By Keith Brown DTN Cotton Contributing Analyst
December cotton fractionally lower even as the U.S. Dollar fell on Brexit woes and traders were prepping for December’s impending delivery. However, besides Brexit, there have been some rumblings the Federal Reserve may not be as aggressive in hiking interest in 2019 as global economy is beginning to weaken.
Specific for Cotton, the December contract will soon enter its delivery. Thus, traders have been exiting the soon expiring spot December and rolling out to the March futures. The last few days have seen a noticeable increase in the volume of the Dec-Mar spread. For the week, December cotton is down 1.97 cents.

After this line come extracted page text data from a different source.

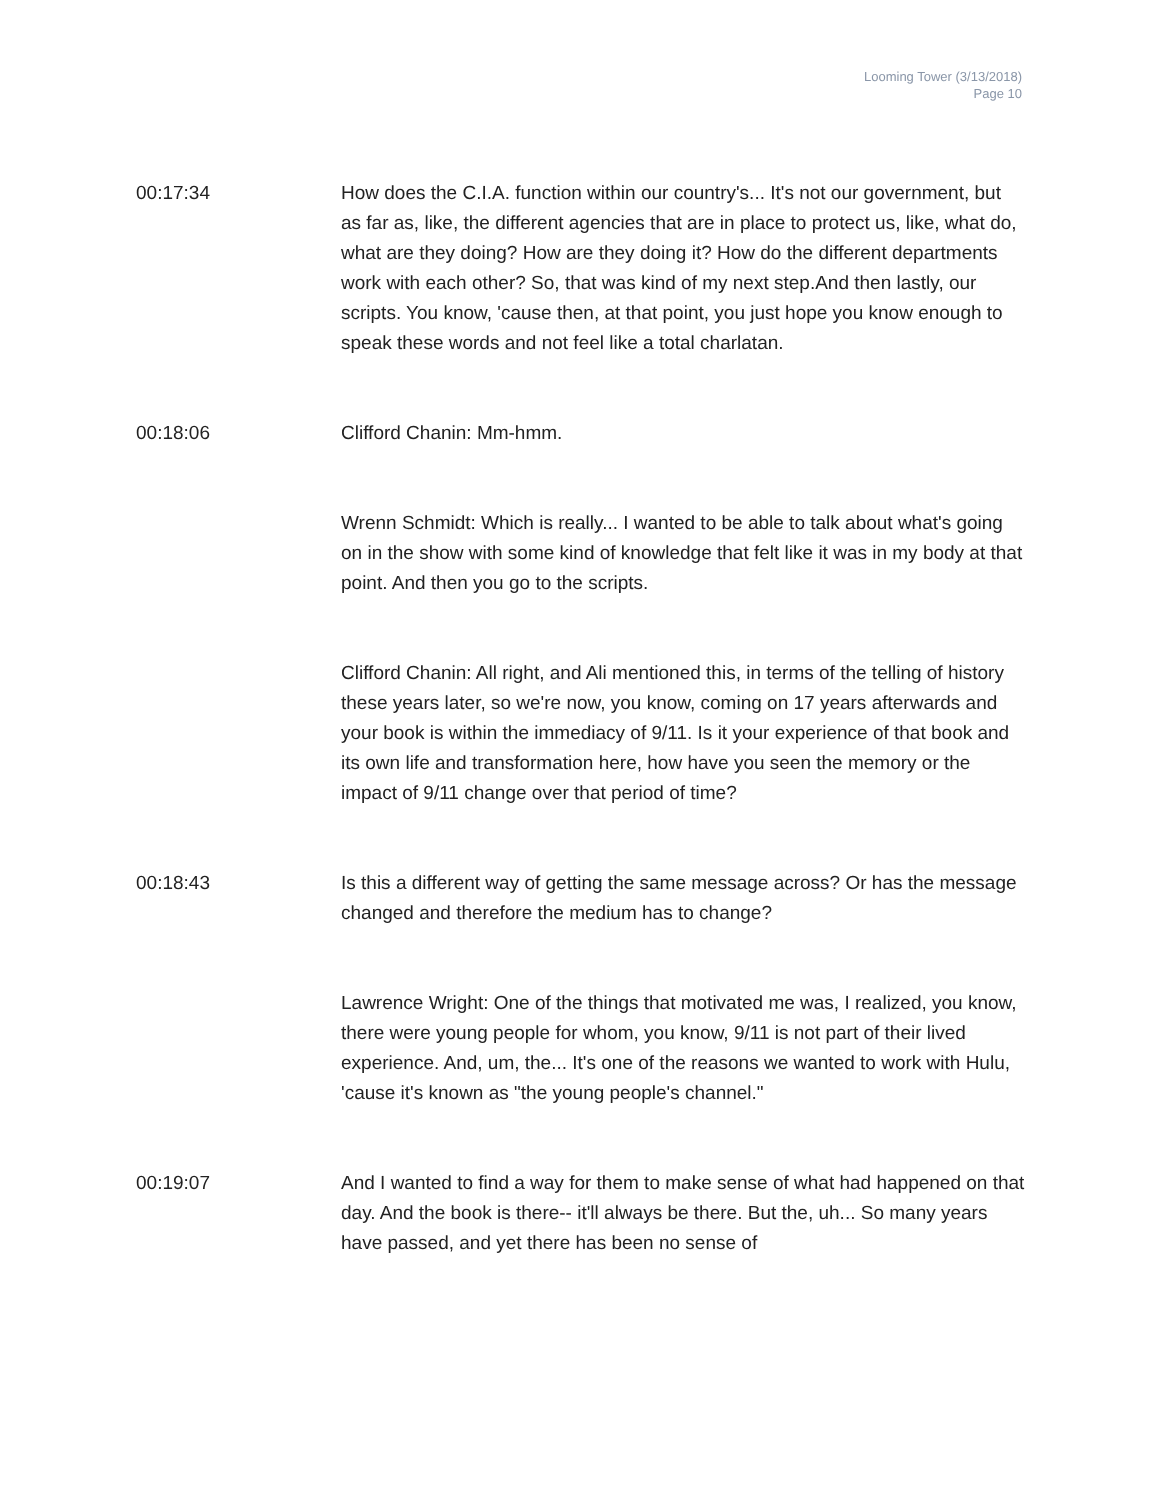Looming Tower (3/13/2018)
Page 10
00:17:34 How does the C.I.A. function within our country's... It's not our government, but as far as, like, the different agencies that are in place to protect us, like, what do, what are they doing? How are they doing it? How do the different departments work with each other? So, that was kind of my next step.And then lastly, our scripts. You know, 'cause then, at that point, you just hope you know enough to speak these words and not feel like a total charlatan.
00:18:06 Clifford Chanin: Mm-hmm.
Wrenn Schmidt: Which is really... I wanted to be able to talk about what's going on in the show with some kind of knowledge that felt like it was in my body at that point. And then you go to the scripts.
Clifford Chanin: All right, and Ali mentioned this, in terms of the telling of history these years later, so we're now, you know, coming on 17 years afterwards and your book is within the immediacy of 9/11. Is it your experience of that book and its own life and transformation here, how have you seen the memory or the impact of 9/11 change over that period of time?
00:18:43 Is this a different way of getting the same message across? Or has the message changed and therefore the medium has to change?
Lawrence Wright: One of the things that motivated me was, I realized, you know, there were young people for whom, you know, 9/11 is not part of their lived experience. And, um, the... It's one of the reasons we wanted to work with Hulu, 'cause it's known as "the young people's channel."
00:19:07 And I wanted to find a way for them to make sense of what had happened on that day. And the book is there-- it'll always be there. But the, uh... So many years have passed, and yet there has been no sense of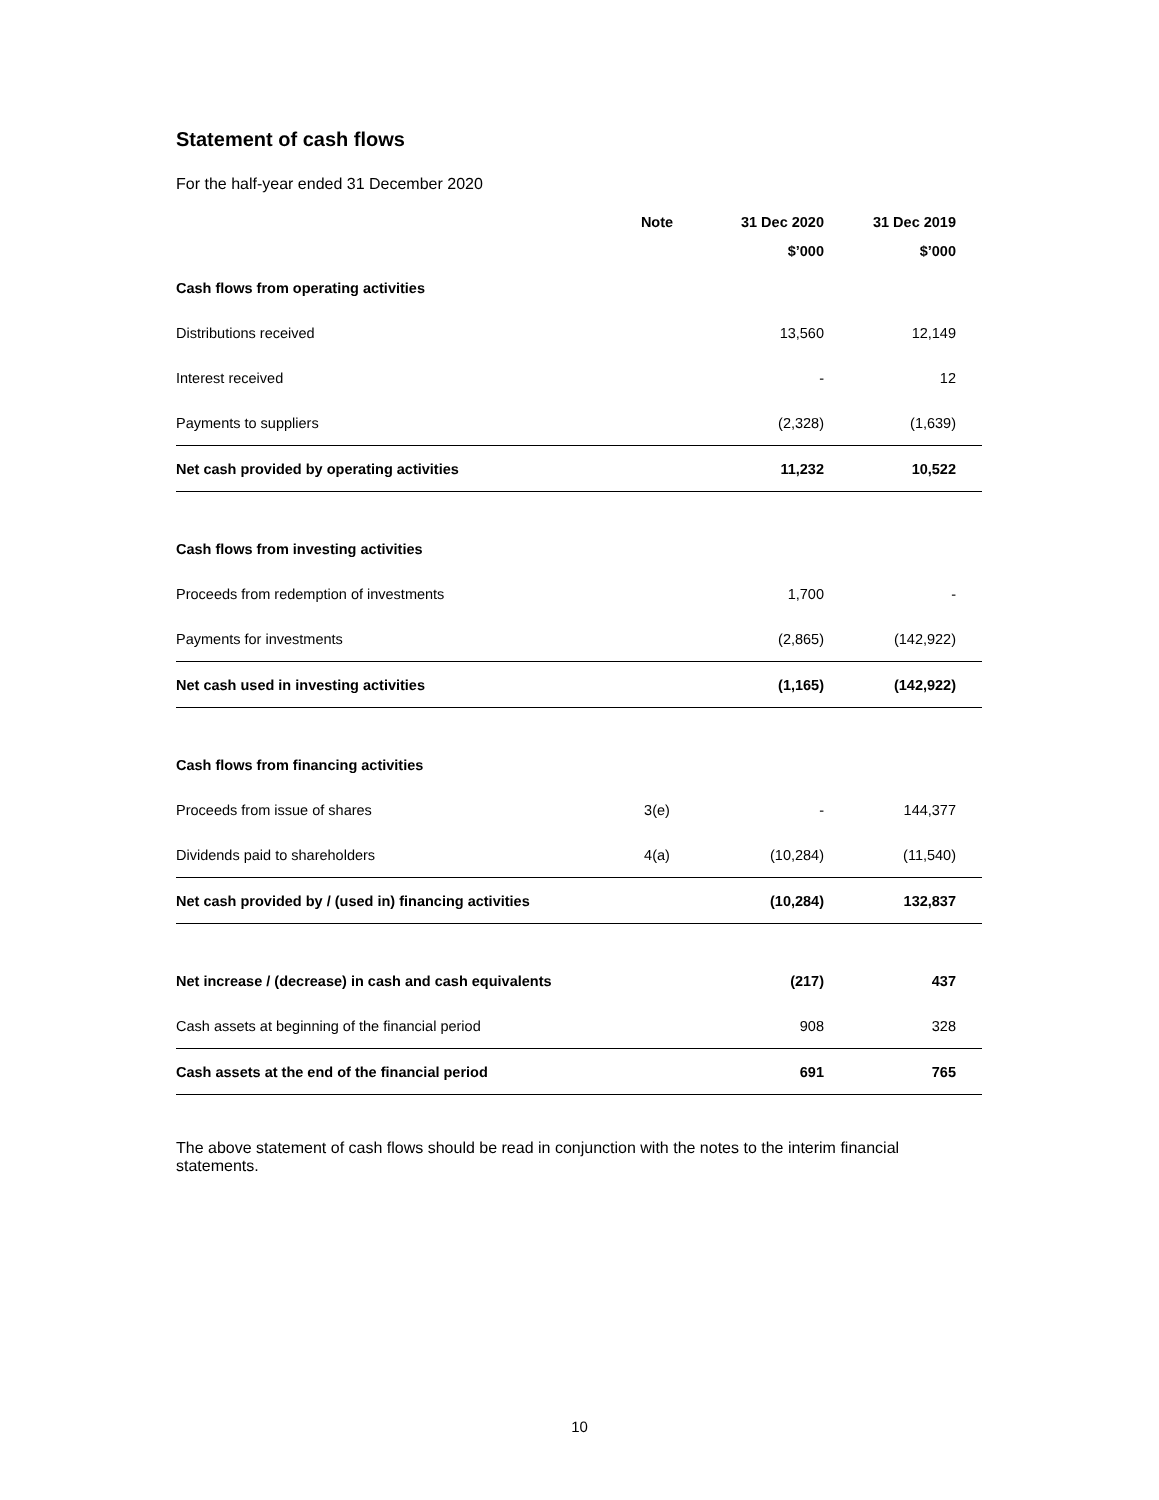Statement of cash flows
For the half-year ended 31 December 2020
| | Note | 31 Dec 2020 | 31 Dec 2019 | |
| --- | --- | --- | --- | --- |
| | | $’000 | $’000 | |
| Cash flows from operating activities | | | | |
| Distributions received | | 13,560 | 12,149 | |
| Interest received | | - | 12 | |
| Payments to suppliers | | (2,328) | (1,639) | |
| Net cash provided by operating activities | | 11,232 | 10,522 | |
| Cash flows from investing activities | | | | |
| Proceeds from redemption of investments | | 1,700 | - | |
| Payments for investments | | (2,865) | (142,922) | |
| Net cash used in investing activities | | (1,165) | (142,922) | |
| Cash flows from financing activities | | | | |
| Proceeds from issue of shares | 3(e) | - | 144,377 | |
| Dividends paid to shareholders | 4(a) | (10,284) | (11,540) | |
| Net cash provided by / (used in) financing activities | | (10,284) | 132,837 | |
| Net increase / (decrease) in cash and cash equivalents | | (217) | 437 | |
| Cash assets at beginning of the financial period | | 908 | 328 | |
| Cash assets at the end of the financial period | | 691 | 765 | |
The above statement of cash flows should be read in conjunction with the notes to the interim financial statements.
10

Also Friday, USDA reported another round of slow sales and exports. Yet, what struck us about Friday’s data was the number of countries cancelling business, in addition to China’s “usual” cancellations. To that end, in two weeks the G-20 Meeting commences in Buenos Aries, Argentina. Supposedly, the U.S. and China have agreed to a sidebar meeting to discuss trade. In fact, comments from President Trump indicating no new tariffs are planned for China was interpreted by traders as friendly to the market.
Next week will see abbreviated trading. The market will be closed Thursday in observance of the Thanksgiving holiday and then trade a partial session on Friday.
December cotton settled at 76.12 cents, down 0.13 cent, with March at 78.29 cents, up 0.01 cent and December 2019 was 77.21 cents, down 0.09 cent. Friday’s estimated volume was 37,400 contracts traded.